WASHINGTON (AP) — The economy's 5.7% growth last quarter — the fastest pace since 2003 — was a step toward shrinking the nation's 10% unemployment rate.

There's just one problem: Growth would have to equal 5% for all of 2010 just to lower the average jobless rate for the year by 1 percentage point.

And economists don't think that's possible.

Most analysts say economic activity will slow to 2.5% or 3% growth for the current quarter as the benefits fade from government stimulus efforts and from companies drawing down less of their stockpiles.

That's why the Federal Reserve and outside economists think it will take until around the middle of the decade to lower the double-digit jobless rate to a more normal 5% or 6%.

Another way of looking at it: A net total of about 3 million jobs would have to be created this year to lower the average unemployment rate by 1 percentage point for 2010, economists estimate. Yet even optimists think the creation of 1 million net jobs is probably out of reach this year.

High unemployment poses a risk to the unfolding recovery because it leads consumers to spend less, keeping economic growth weak. A sharp pullback in spending might even push the economy back into a recession. Joblessness also represents a danger for President Barack Obama's Democratic Party in this fall's congressional elections.

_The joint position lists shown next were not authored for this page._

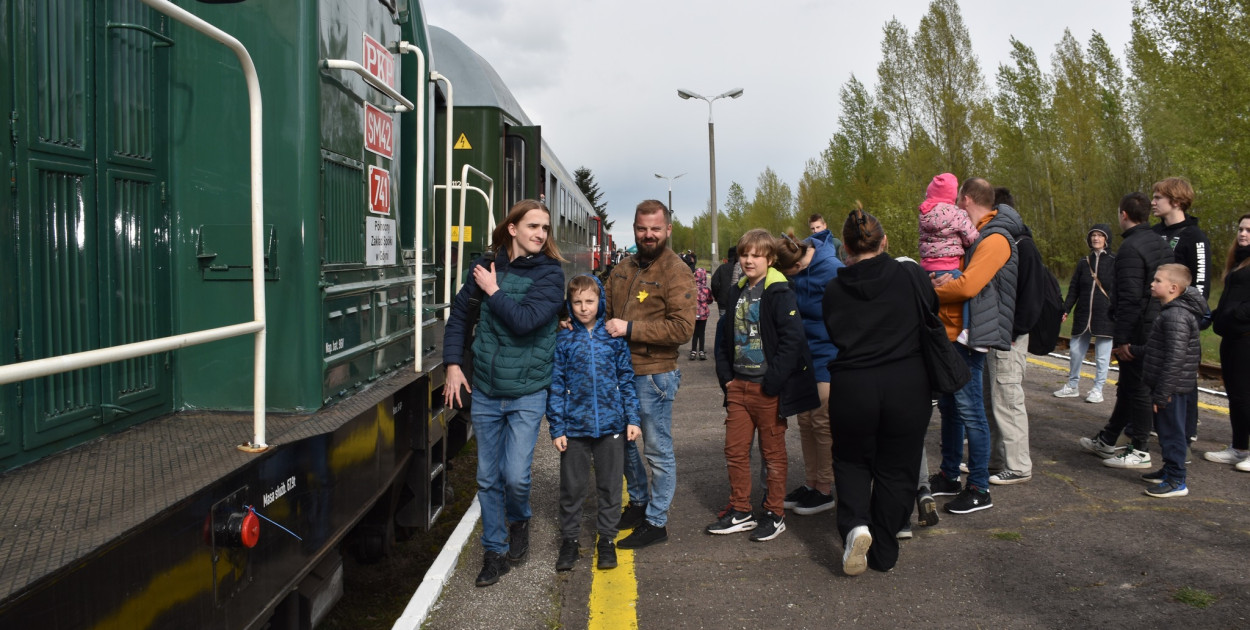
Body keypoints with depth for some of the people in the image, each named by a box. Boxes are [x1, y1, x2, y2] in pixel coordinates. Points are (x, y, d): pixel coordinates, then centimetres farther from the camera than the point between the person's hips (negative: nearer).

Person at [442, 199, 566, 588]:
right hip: (484, 391, 3)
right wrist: (453, 364, 3)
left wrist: (493, 292, -11)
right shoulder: (487, 267, 2)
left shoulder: (549, 273, -7)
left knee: (515, 476, -6)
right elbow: (459, 314, 10)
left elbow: (525, 320, -21)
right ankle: (494, 552, 26)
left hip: (527, 394, -3)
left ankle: (519, 520, 28)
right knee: (488, 478, 9)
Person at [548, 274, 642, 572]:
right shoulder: (563, 340, 0)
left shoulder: (613, 336, 2)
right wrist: (557, 428, -3)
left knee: (610, 486, 10)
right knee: (572, 486, 9)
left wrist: (632, 418, 1)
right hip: (575, 426, 0)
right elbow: (556, 386, 1)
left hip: (611, 424, 1)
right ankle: (569, 540, 24)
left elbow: (626, 378, 7)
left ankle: (607, 539, 25)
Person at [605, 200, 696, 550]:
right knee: (623, 443, 20)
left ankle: (656, 521, 19)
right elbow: (606, 308, 21)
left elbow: (682, 328, -21)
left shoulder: (676, 272, -12)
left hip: (654, 375, -7)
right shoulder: (624, 268, 11)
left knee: (658, 450, 5)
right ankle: (639, 502, 40)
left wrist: (630, 329, -22)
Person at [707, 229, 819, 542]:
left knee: (773, 453, 6)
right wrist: (726, 375, 8)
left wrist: (773, 381, -20)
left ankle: (775, 515, 19)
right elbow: (724, 337, 18)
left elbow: (792, 338, -19)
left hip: (769, 389, -7)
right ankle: (740, 512, 22)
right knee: (735, 450, 10)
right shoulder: (737, 292, 11)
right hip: (738, 386, 7)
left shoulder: (779, 293, -12)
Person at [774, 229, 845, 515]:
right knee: (806, 421, 12)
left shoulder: (831, 271, -21)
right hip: (803, 356, 7)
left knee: (822, 423, 1)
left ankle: (824, 491, 14)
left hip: (827, 358, -7)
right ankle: (810, 484, 25)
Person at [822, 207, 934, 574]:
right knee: (895, 468, 13)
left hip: (850, 388, 1)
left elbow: (833, 336, 6)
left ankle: (855, 525, -4)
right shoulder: (912, 275, -4)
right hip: (907, 386, 0)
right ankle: (884, 553, 20)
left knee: (851, 460, 21)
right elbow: (932, 315, 9)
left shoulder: (834, 290, -1)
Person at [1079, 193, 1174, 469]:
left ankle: (1140, 451, 7)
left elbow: (1129, 298, -23)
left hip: (1136, 331, -10)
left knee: (1136, 389, -1)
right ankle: (1106, 441, 27)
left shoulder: (1131, 248, -17)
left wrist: (1121, 338, -20)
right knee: (1127, 387, 16)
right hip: (1156, 329, 10)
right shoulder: (1161, 245, 12)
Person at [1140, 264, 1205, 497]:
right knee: (1167, 432, 20)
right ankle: (1169, 470, 32)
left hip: (1172, 389, -10)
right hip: (1171, 388, 10)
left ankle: (1176, 481, 5)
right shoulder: (1172, 312, 12)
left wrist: (1162, 393, -23)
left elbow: (1174, 358, -25)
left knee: (1172, 433, -2)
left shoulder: (1176, 316, -22)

The National Association for Business Economics and the International Monetary Fund think gross domestic product will rise just under 3% for all of this year. GDP, the best gauge of economic activity, measures the value of all goods and services produced in the United States.

To get a sense of just how deep a dent the worst recession since the 1930s has made in the economy, consider this: The economy shrank 2.4% for all of 2009 — the sharpest drop since 1946. It was also the first annual decline since 1991.